- Short task A:
In the episode description, where is Deborah Casewell Associate Professor in Philosophy?

- Text extract:

******

In this episode, philosopher Deborah Casewell joins Evan Rosa for a discussion of divine hiddenness. Together, they reflect on:
Simone Weil’s distinction between abdication and abandonment
Martin Luther’s theology of the cross
The differences between the epistemic, moral, and existential problems with the hiddenness of God
The terror, horror, and fear that emerges from the human experience of divine hiddenness
The realities of seeing through a glass darkly and pursuing faith, hope, and love
And finally, what it means to live bravely in the tension or contracdition between the hiddenness of God and the faith in God’s presence.
About Deborah Casewell
Deborah Casewell is Associate Professor in Philosophy at the University of Chester. She works in the areas of philosophy and culture, philosophy of religion, and theology & religion, in particular on existentialism and religion, questions of ethics and self-formation in relation to asceticism and the German cultural ideal of Bildung. She has given a number of public talks and published on these topics in a range of settings.
Her first book. Eberhard Jüngel and Existence, Being Before the Cross, was published in 2021: it explores the theologian Eberhard Jüngel’s philosophical inheritance and how his thought provides a useful paradigm for the relation between philosophy and theology. Her second book, Monotheism and Existentialism, was published in 2022 by Cambridge University Press as a Cambridge Element.
She is Co-Director of the AHRC-funded Simone Weil Research Network UK, and previously held a Humboldt Research Fellowship at the University of Bonn. Prior to her appointment in Bonn, she was Lecturer in Philosophy at Liverpool Hope University and a Teaching Fellow at King’s College, London. She received her PhD from the University of Edinburgh, my MSt from the University of Oxford, and spent time researching and studying at the University of Tübingen and the Institut Catholique de Paris.
Show Notes
- Mother Teresa on God’s hiddenness
- Mother Teresa: Come Be My Light, edited by the Rev. Brian Kolodiejchuk
- What does it mean for God to be hidden?

******

(Collected data)
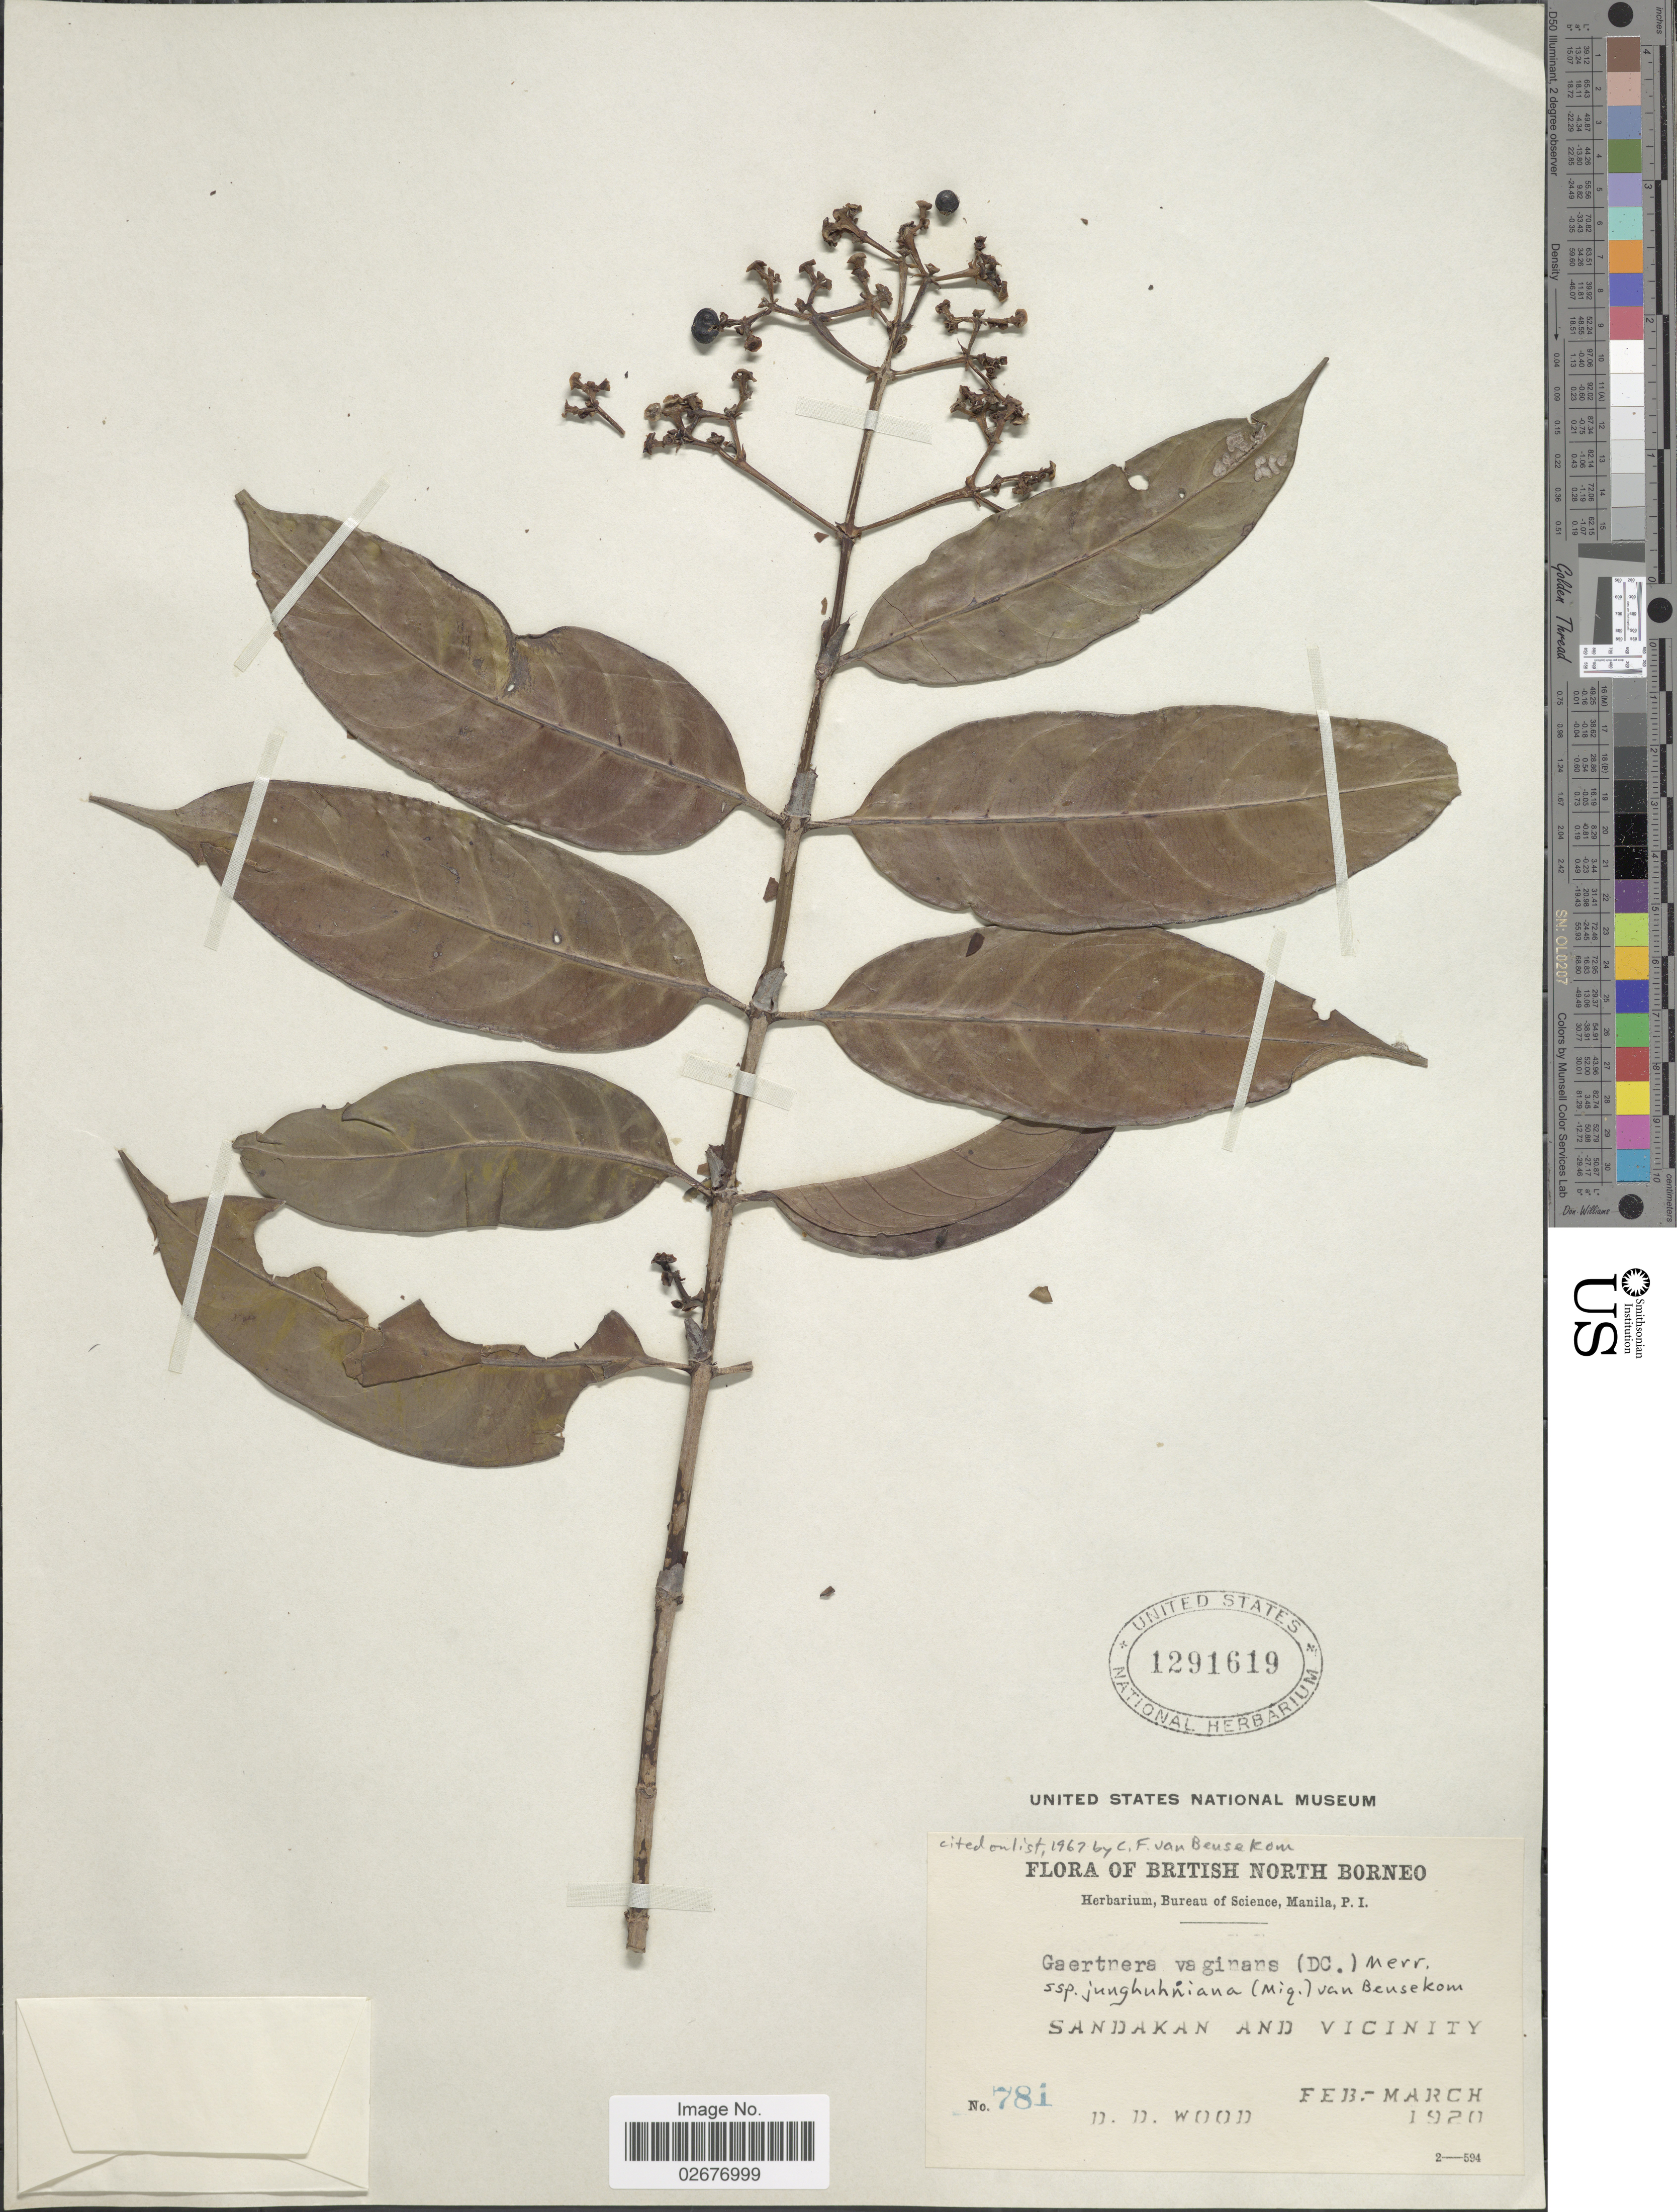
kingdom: Plantae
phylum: Tracheophyta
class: Magnoliopsida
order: Gentianales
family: Rubiaceae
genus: Gaertnera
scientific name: Gaertnera junghuhniana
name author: Miq.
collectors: D. Wood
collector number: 781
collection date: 1920-02/1920-03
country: Malaysia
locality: British North Borneo, Sandakan and Vicinity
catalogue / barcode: US 1291619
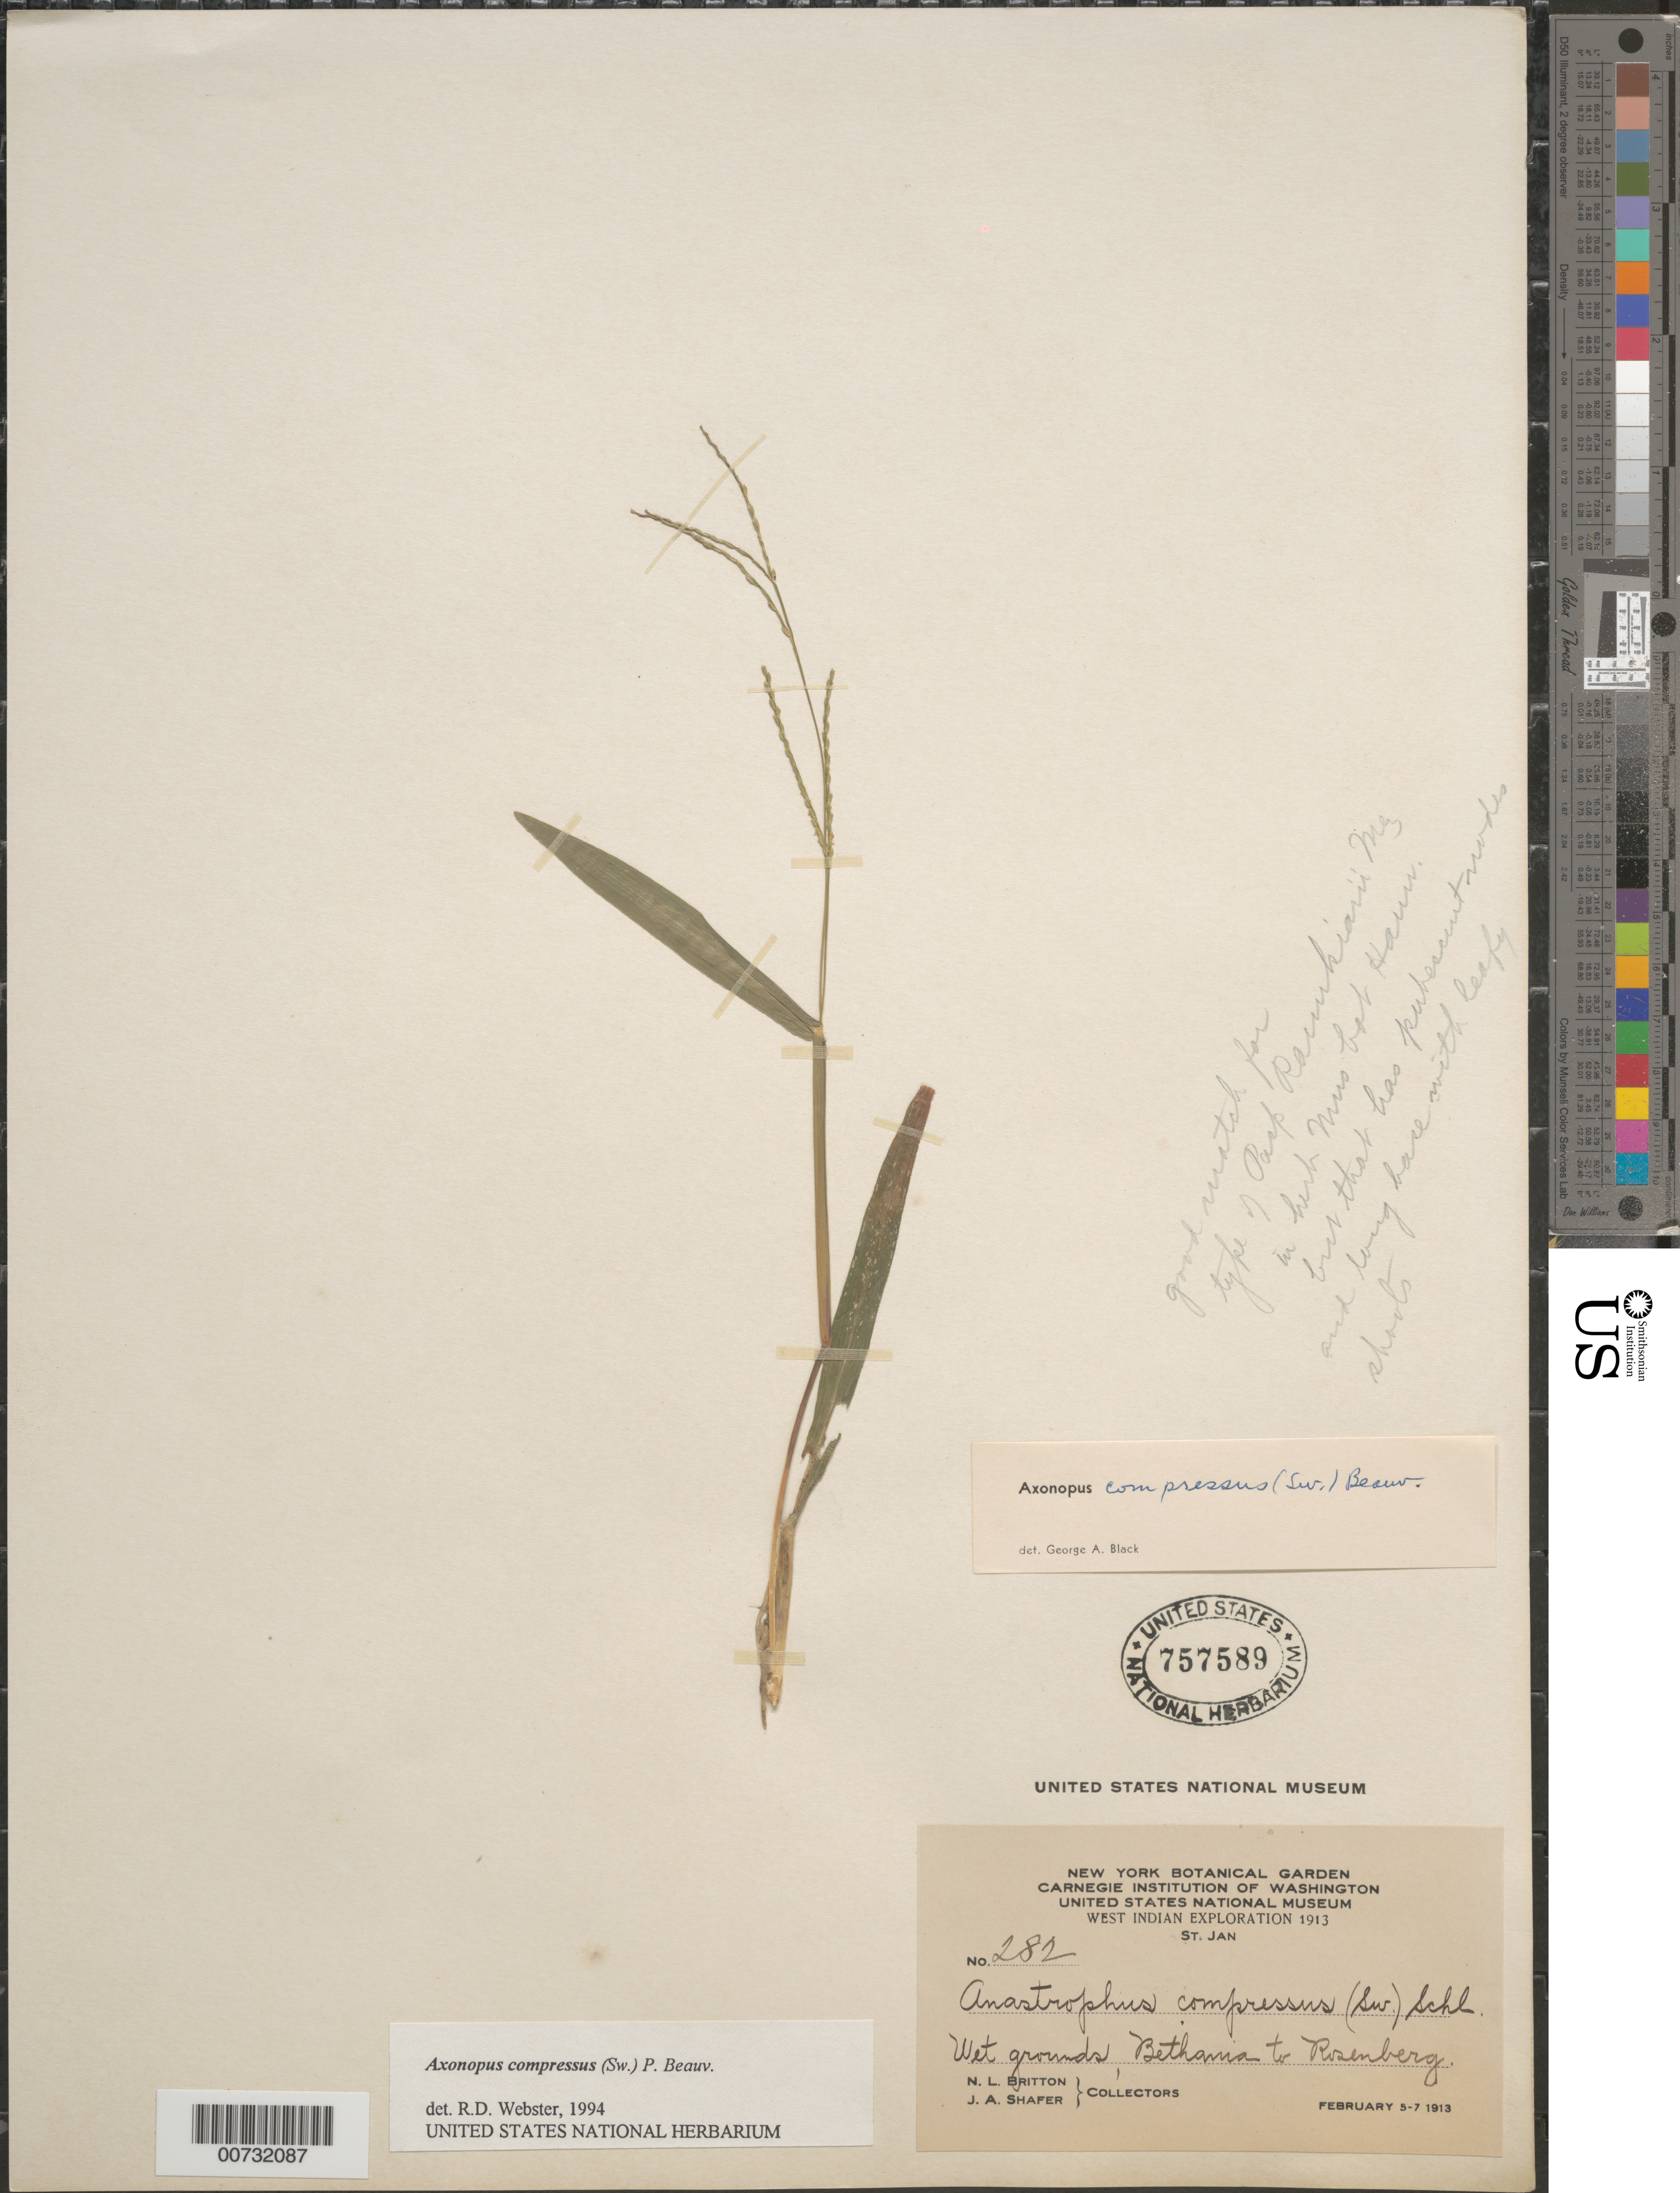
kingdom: Plantae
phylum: Tracheophyta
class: Liliopsida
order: Poales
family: Poaceae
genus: Axonopus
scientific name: Axonopus compressus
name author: (Sw.) P. Beauv.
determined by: Webster, Robert D.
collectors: N. Britton & J. A. Shafer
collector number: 282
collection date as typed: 05 Feb 1913 to 07 Feb 1913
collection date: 1913-02-05/1913-02-07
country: U.S. Virgin Islands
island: St. John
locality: St. John; Bethany to Rosenberg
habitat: Wet grounds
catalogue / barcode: US 757589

******

- Short task B:
Arrange the plant specimen listings as a Markdown table, starting at their first line and ending at the line that contains "country: Malaysia", with a "Row" column for the row number and a "Line" column for the line. Omit the pictures and any blank lines.

- Expected output A:
The University of Chester.

- Expected output B:
| Row | Line |
|---|---|
| 1 | kingdom: Plantae |
| 2 | phylum: Tracheophyta |
| 3 | class: Magnoliopsida |
| 4 | order: Gentianales |
| 5 | family: Rubiaceae |
| 6 | genus: Gaertnera |
| 7 | scientific name: Gaertnera junghuhniana |
| 8 | name author: Miq. |
| 9 | collectors: D. Wood |
| 10 | collector number: 781 |
| 11 | collection date: 1920-02/1920-03 |
| 12 | country: Malaysia |